§ **ACTIVITY**:
Turn the lines of the material into a numbered list, beginning with the line that contains "### Files Removed Entirely (Debug/Test Files)" and continuing through the line that contains "## Security Improvements", both included. Leave out the blank lines.

§ **RECORDED DATA**:
◇ ◇ ◇ ◇ ◇ ◇ ◇

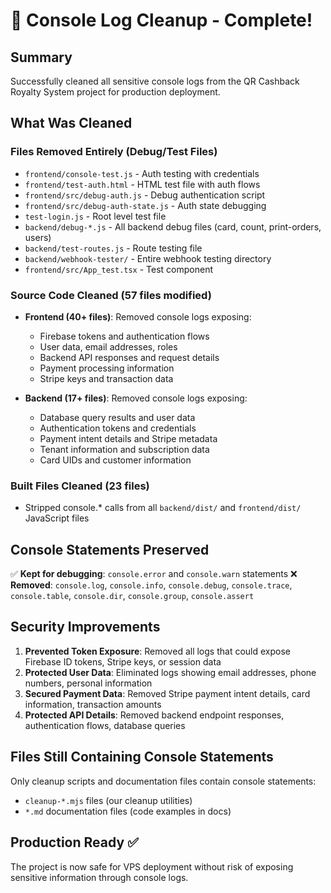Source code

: # 🧹 Console Log Cleanup - Complete!

## Summary

Successfully cleaned all sensitive console logs from the QR Cashback Royalty System project for production deployment.

## What Was Cleaned

### Files Removed Entirely (Debug/Test Files)
- `frontend/console-test.js` - Auth testing with credentials
- `frontend/test-auth.html` - HTML test file with auth flows  
- `frontend/src/debug-auth.js` - Debug authentication script
- `frontend/src/debug-auth-state.js` - Auth state debugging
- `test-login.js` - Root level test file
- `backend/debug-*.js` - All backend debug files (card, count, print-orders, users)
- `backend/test-routes.js` - Route testing file
- `backend/webhook-tester/` - Entire webhook testing directory
- `frontend/src/App_test.tsx` - Test component

### Source Code Cleaned (57 files modified)
- **Frontend (40+ files)**: Removed console logs exposing:
  - Firebase tokens and authentication flows
  - User data, email addresses, roles
  - Backend API responses and request details
  - Payment processing information
  - Stripe keys and transaction data

- **Backend (17+ files)**: Removed console logs exposing:
  - Database query results and user data
  - Authentication tokens and credentials
  - Payment intent details and Stripe metadata
  - Tenant information and subscription data
  - Card UIDs and customer information

### Built Files Cleaned (23 files)
- Stripped console.* calls from all `backend/dist/` and `frontend/dist/` JavaScript files

## Console Statements Preserved

✅ **Kept for debugging**: `console.error` and `console.warn` statements
❌ **Removed**: `console.log`, `console.info`, `console.debug`, `console.trace`, `console.table`, `console.dir`, `console.group`, `console.assert`

## Security Improvements

1. **Prevented Token Exposure**: Removed all logs that could expose Firebase ID tokens, Stripe keys, or session data
2. **Protected User Data**: Eliminated logs showing email addresses, phone numbers, personal information
3. **Secured Payment Data**: Removed Stripe payment intent details, card information, transaction amounts
4. **Protected API Details**: Removed backend endpoint responses, authentication flows, database queries

## Files Still Containing Console Statements

Only cleanup scripts and documentation files contain console statements:
- `cleanup-*.mjs` files (our cleanup utilities)
- `*.md` documentation files (code examples in docs)

## Production Ready ✅

The project is now safe for VPS deployment without risk of exposing sensitive information through console logs.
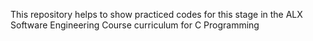 This repository helps to show practiced codes for this stage in the ALX Software Engineering Course curriculum for C Programming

◇ ◇ ◇ ◇ ◇ ◇ ◇

§ **REPLY TO THE EXERCISE**:
1. ### Files Removed Entirely (Debug/Test Files)
2. - `frontend/console-test.js` - Auth testing with credentials
3. - `frontend/test-auth.html` - HTML test file with auth flows  
4. - `frontend/src/debug-auth.js` - Debug authentication script
5. - `frontend/src/debug-auth-state.js` - Auth state debugging
6. - `test-login.js` - Root level test file
7. - `backend/debug-*.js` - All backend debug files (card, count, print-orders, users)
8. - `backend/test-routes.js` - Route testing file
9. - `backend/webhook-tester/` - Entire webhook testing directory
10. - `frontend/src/App_test.tsx` - Test component
11. ### Source Code Cleaned (57 files modified)
12. - **Frontend (40+ files)**: Removed console logs exposing:
13.   - Firebase tokens and authentication flows
14.   - User data, email addresses, roles
15.   - Backend API responses and request details
16.   - Payment processing information
17.   - Stripe keys and transaction data
18. - **Backend (17+ files)**: Removed console logs exposing:
19.   - Database query results and user data
20.   - Authentication tokens and credentials
21.   - Payment intent details and Stripe metadata
22.   - Tenant information and subscription data
23.   - Card UIDs and customer information
24. ### Built Files Cleaned (23 files)
25. - Stripped console.* calls from all `backend/dist/` and `frontend/dist/` JavaScript files
26. ## Console Statements Preserved
27. ✅ **Kept for debugging**: `console.error` and `console.warn` statements
28. ❌ **Removed**: `console.log`, `console.info`, `console.debug`, `console.trace`, `console.table`, `console.dir`, `console.group`, `console.assert`
29. ## Security Improvements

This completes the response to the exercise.